* **Extracted records**:

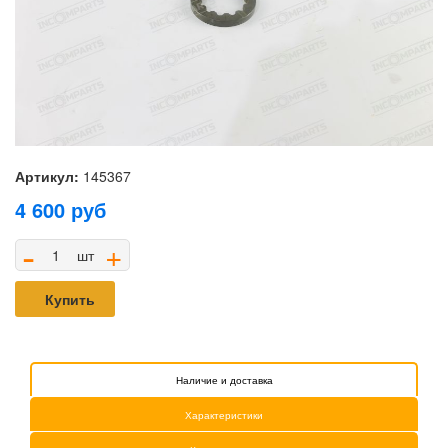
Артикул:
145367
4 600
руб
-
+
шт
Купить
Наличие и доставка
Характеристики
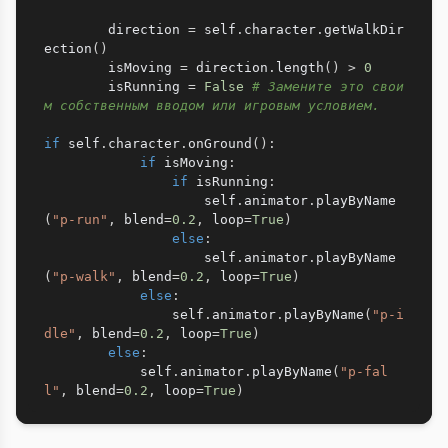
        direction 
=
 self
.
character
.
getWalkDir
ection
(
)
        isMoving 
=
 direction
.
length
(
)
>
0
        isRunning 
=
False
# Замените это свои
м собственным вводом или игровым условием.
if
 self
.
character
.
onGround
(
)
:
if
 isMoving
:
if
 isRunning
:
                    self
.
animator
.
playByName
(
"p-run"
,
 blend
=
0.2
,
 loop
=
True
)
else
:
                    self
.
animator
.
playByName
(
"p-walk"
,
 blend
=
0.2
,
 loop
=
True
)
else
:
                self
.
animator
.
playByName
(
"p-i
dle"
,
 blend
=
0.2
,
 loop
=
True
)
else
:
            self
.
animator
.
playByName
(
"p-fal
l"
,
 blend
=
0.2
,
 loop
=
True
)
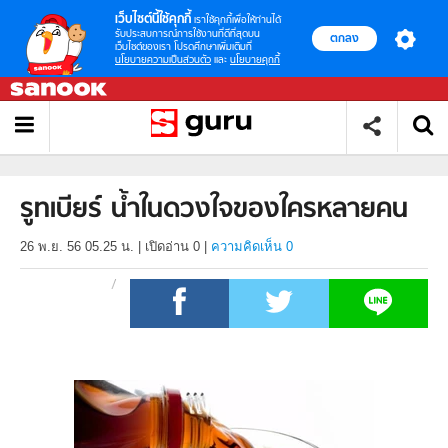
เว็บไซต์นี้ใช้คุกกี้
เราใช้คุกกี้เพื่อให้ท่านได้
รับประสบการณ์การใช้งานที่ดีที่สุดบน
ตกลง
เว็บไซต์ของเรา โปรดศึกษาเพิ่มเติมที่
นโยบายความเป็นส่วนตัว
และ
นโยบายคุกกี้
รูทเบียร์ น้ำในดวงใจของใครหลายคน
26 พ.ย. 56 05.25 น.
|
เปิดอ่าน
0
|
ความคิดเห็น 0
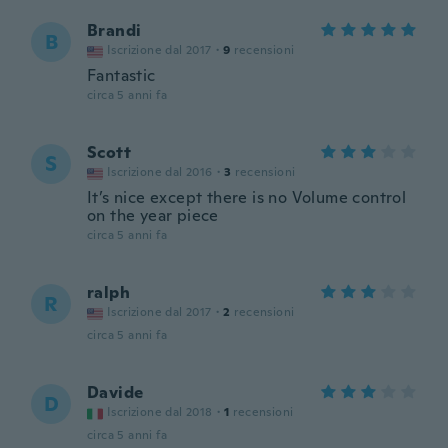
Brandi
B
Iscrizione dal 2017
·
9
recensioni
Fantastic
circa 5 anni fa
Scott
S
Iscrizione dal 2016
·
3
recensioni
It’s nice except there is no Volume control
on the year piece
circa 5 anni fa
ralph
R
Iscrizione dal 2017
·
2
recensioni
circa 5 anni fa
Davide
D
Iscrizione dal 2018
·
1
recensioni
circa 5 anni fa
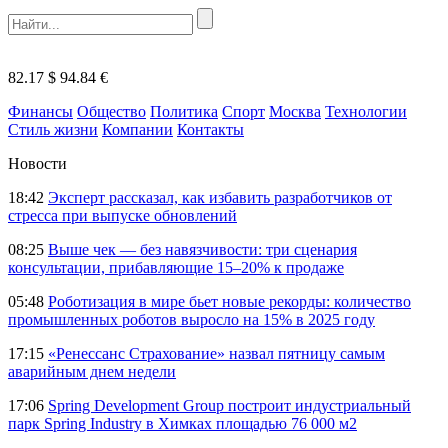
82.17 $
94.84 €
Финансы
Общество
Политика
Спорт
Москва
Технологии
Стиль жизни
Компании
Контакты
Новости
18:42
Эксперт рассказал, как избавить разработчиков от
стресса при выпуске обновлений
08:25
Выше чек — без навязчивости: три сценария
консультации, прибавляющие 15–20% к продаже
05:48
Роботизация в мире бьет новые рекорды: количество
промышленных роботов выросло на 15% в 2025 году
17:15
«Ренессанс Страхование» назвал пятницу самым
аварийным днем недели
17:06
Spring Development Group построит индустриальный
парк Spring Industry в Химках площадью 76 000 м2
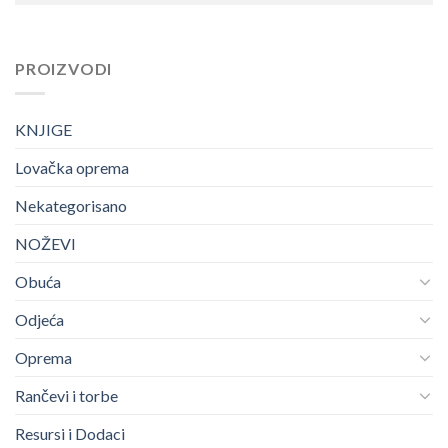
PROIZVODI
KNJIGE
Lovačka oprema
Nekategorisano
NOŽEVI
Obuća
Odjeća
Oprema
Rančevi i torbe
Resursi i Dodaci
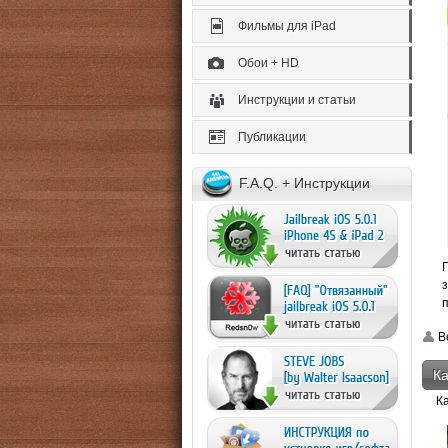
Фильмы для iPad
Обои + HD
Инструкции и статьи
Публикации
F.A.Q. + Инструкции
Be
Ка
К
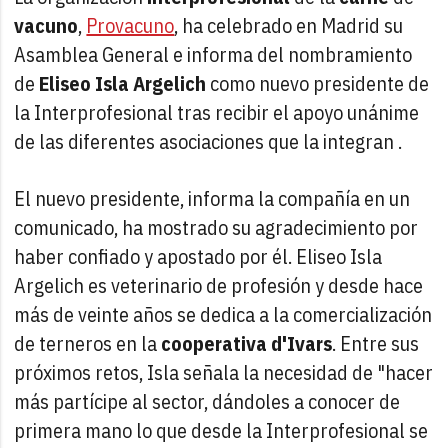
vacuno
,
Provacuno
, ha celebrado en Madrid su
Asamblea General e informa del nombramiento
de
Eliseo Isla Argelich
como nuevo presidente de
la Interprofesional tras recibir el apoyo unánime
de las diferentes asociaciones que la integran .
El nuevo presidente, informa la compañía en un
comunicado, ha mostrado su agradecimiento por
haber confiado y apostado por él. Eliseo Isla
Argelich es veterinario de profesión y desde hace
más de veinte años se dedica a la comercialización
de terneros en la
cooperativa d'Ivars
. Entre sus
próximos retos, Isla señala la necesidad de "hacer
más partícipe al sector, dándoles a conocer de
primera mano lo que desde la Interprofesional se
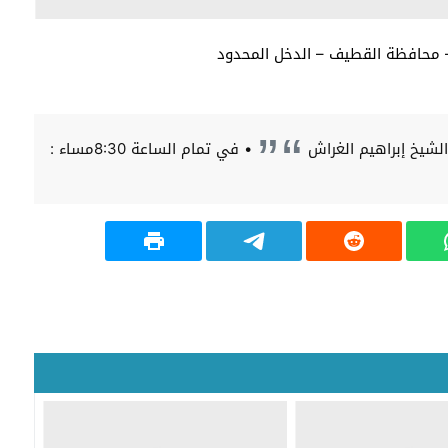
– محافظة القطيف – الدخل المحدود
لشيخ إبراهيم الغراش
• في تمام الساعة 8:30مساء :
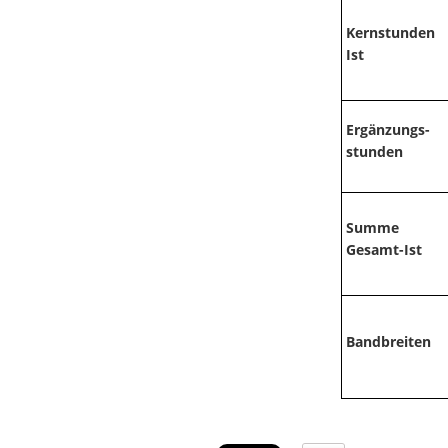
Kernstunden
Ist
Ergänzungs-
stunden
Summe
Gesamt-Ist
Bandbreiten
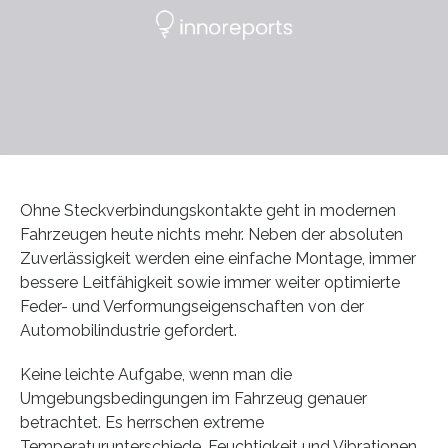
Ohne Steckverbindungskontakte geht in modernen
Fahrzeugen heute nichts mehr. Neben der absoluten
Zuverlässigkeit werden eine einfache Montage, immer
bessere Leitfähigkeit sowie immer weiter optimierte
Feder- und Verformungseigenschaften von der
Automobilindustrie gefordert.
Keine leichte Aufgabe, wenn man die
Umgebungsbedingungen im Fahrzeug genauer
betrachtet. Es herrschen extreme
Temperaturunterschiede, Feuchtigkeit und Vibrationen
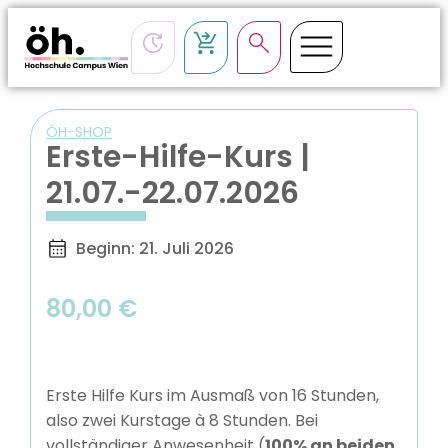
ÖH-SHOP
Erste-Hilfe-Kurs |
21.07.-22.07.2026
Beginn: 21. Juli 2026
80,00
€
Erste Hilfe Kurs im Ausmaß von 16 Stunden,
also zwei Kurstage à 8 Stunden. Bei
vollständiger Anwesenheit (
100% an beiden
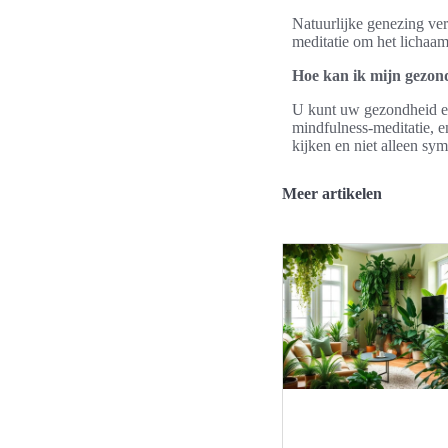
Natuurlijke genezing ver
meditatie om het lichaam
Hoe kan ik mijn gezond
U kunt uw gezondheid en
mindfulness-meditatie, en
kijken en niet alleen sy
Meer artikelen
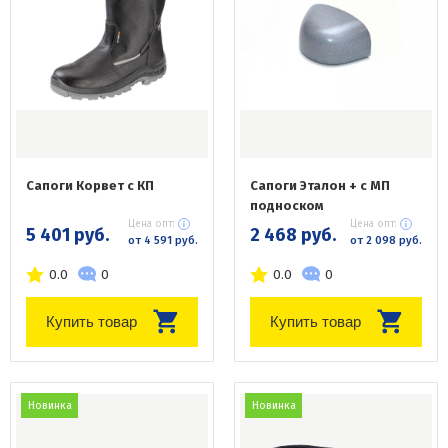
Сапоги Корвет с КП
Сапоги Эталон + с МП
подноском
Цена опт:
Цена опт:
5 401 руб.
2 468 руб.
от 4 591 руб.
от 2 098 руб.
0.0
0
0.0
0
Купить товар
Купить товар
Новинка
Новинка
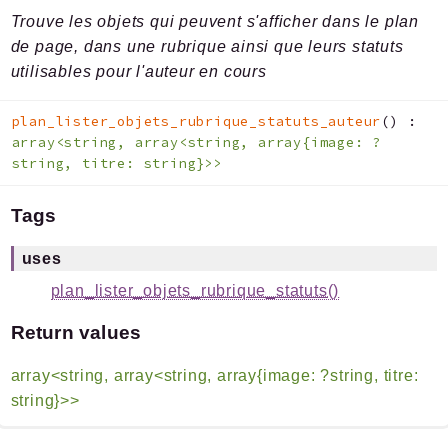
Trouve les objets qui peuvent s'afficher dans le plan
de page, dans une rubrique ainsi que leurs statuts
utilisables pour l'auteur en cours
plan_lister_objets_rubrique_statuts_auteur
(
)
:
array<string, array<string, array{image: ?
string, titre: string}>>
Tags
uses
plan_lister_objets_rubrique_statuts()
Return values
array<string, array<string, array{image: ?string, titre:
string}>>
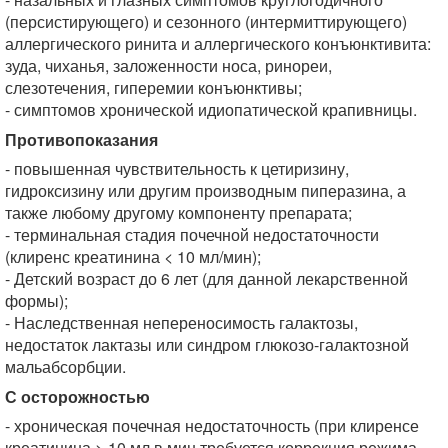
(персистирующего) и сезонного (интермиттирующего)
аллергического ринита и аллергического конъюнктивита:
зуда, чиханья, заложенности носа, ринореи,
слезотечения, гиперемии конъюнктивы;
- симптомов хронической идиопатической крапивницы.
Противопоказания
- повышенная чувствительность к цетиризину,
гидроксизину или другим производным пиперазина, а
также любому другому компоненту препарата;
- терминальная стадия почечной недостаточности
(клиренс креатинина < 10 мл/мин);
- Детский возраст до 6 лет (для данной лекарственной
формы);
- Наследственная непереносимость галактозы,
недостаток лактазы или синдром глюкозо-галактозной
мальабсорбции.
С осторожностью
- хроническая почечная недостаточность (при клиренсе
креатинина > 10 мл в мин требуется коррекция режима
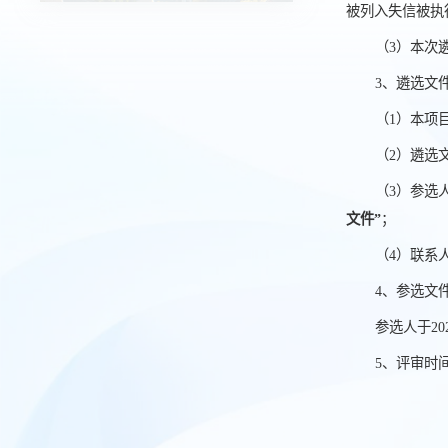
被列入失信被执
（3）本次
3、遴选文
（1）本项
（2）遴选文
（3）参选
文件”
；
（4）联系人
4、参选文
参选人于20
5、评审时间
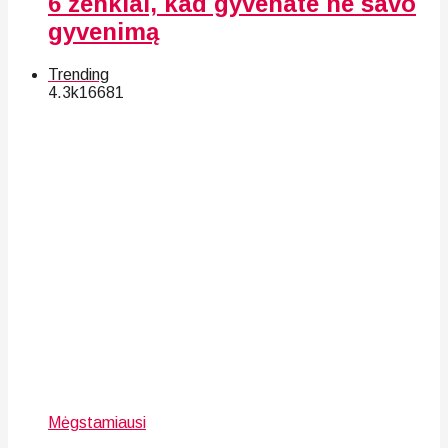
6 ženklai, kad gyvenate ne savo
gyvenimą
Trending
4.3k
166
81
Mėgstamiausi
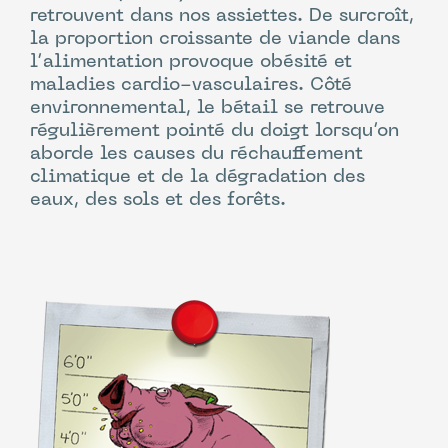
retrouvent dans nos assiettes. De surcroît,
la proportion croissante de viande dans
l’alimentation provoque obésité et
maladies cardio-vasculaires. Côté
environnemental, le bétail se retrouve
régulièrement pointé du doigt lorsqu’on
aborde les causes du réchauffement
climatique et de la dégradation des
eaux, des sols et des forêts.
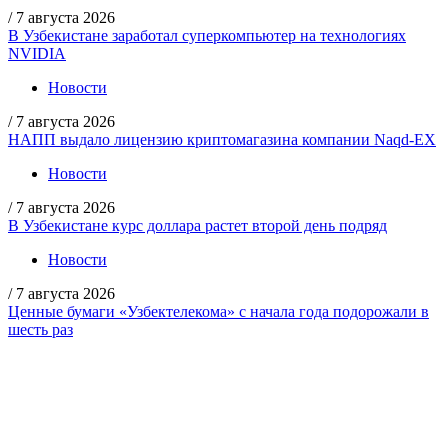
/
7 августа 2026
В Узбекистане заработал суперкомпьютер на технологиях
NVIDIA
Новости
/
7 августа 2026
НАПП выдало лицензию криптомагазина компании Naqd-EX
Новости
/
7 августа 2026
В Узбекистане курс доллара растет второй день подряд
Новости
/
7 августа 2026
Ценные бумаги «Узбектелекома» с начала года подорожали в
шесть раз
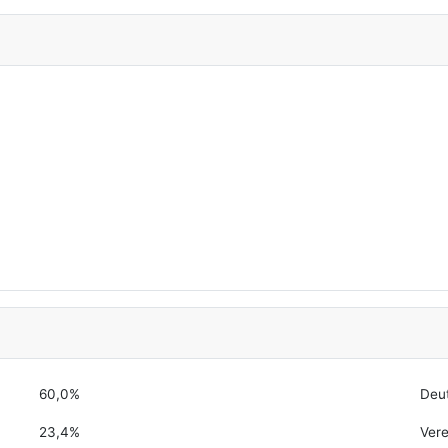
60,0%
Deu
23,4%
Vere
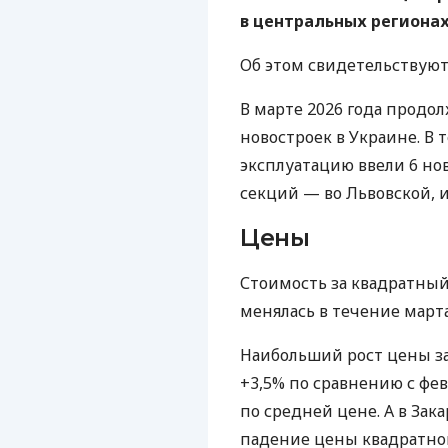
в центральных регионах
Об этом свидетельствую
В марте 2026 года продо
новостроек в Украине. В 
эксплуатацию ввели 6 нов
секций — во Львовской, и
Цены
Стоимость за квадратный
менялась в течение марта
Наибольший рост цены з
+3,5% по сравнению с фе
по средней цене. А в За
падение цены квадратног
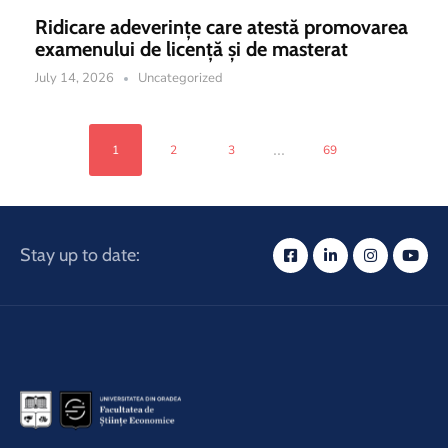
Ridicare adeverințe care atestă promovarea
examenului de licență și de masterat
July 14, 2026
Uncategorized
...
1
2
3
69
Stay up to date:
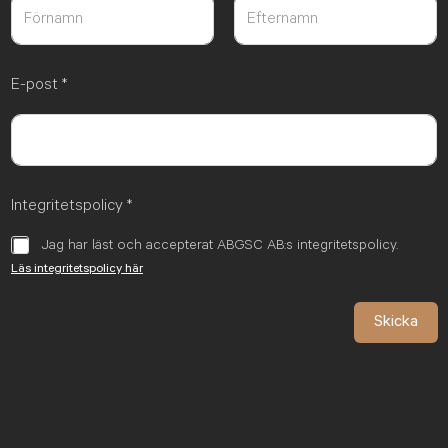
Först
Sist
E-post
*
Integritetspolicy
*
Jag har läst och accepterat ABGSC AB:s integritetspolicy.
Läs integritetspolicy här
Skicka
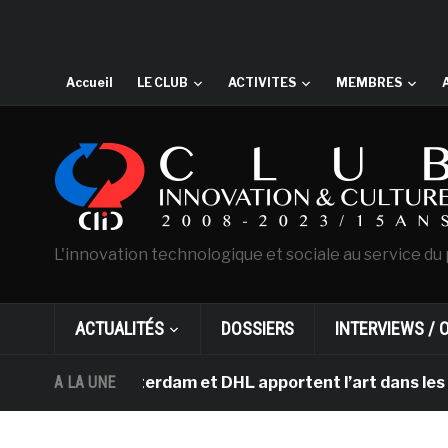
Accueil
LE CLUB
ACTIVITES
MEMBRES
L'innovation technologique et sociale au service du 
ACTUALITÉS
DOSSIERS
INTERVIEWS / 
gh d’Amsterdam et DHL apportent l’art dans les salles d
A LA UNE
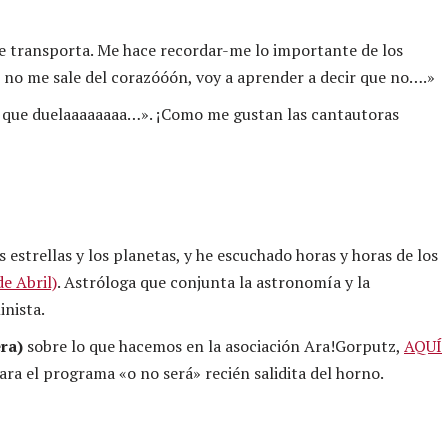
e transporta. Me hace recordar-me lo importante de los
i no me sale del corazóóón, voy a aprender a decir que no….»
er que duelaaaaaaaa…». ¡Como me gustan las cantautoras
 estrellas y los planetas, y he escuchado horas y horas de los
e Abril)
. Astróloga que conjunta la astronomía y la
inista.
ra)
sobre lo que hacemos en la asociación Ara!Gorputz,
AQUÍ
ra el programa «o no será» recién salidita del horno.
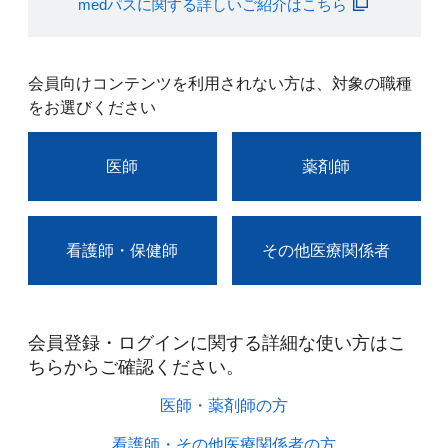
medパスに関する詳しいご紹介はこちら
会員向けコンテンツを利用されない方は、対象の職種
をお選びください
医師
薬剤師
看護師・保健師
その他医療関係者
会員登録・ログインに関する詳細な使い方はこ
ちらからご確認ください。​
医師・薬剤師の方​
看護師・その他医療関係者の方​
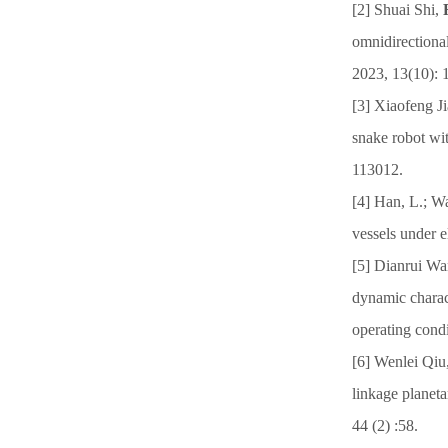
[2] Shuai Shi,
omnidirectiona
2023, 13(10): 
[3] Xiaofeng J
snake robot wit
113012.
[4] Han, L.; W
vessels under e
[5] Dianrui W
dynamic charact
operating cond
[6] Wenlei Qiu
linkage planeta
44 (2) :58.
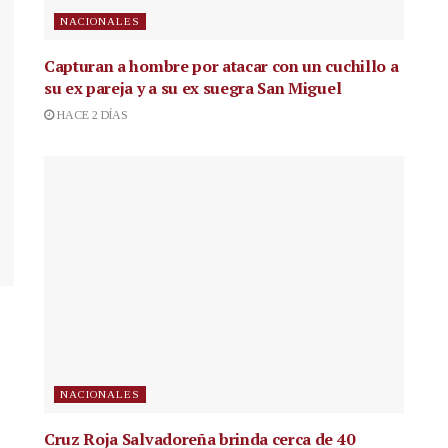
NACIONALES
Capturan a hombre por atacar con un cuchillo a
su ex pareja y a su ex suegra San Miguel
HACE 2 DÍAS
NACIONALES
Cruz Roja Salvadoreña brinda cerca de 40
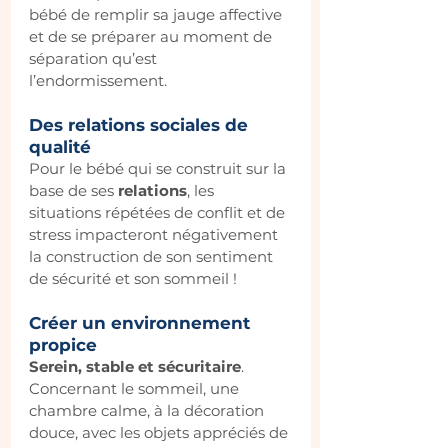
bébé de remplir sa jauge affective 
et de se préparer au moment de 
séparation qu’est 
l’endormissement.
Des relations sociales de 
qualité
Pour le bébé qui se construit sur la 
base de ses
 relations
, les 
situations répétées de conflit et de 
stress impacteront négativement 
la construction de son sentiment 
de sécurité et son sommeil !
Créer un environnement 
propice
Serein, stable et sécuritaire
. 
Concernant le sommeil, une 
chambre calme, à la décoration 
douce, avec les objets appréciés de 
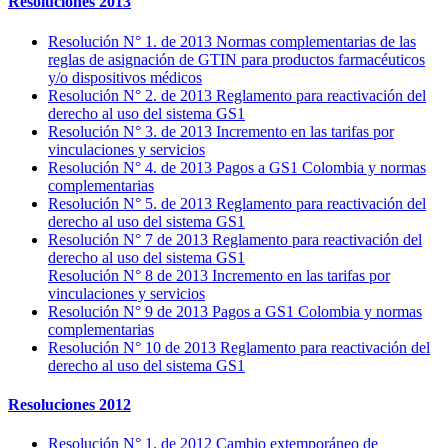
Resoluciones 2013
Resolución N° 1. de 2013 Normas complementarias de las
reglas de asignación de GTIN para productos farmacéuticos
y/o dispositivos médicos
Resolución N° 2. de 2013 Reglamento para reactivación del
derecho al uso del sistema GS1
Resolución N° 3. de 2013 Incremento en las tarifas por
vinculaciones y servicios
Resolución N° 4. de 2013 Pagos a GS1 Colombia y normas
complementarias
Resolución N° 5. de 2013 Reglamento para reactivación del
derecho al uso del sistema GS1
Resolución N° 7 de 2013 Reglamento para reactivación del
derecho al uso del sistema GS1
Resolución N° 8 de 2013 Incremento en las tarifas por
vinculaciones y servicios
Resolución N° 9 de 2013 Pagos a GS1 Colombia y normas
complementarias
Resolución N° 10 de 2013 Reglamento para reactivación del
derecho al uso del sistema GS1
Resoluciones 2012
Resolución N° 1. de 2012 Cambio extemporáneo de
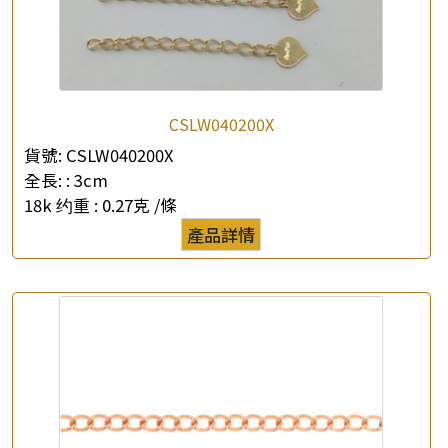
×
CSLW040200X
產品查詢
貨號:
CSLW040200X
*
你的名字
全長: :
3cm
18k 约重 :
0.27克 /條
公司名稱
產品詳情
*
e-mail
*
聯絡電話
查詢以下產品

* **Assignment**: An exact copy of the lines above from the one with "Iscrizione dal 2016" up to and including the one with "назвал пятницу самым" is required; reproduce only those lines, omitting all pictures.

* **Result of this exercise**:
Iscrizione dal 2016
·
3
recensioni
It’s nice except there is no Volume control
on the year piece
circa 5 anni fa
ralph
R
Iscrizione dal 2017
·
2
recensioni
circa 5 anni fa
Davide
D
Iscrizione dal 2018
·
1
recensioni
circa 5 anni fa
82.17 $
94.84 €
Финансы
Общество
Политика
Спорт
Москва
Технологии
Стиль жизни
Компании
Контакты
Новости
18:42
Эксперт рассказал, как избавить разработчиков от
стресса при выпуске обновлений
08:25
Выше чек — без навязчивости: три сценария
консультации, прибавляющие 15–20% к продаже
05:48
Роботизация в мире бьет новые рекорды: количество
промышленных роботов выросло на 15% в 2025 году
17:15
«Ренессанс Страхование» назвал пятницу самым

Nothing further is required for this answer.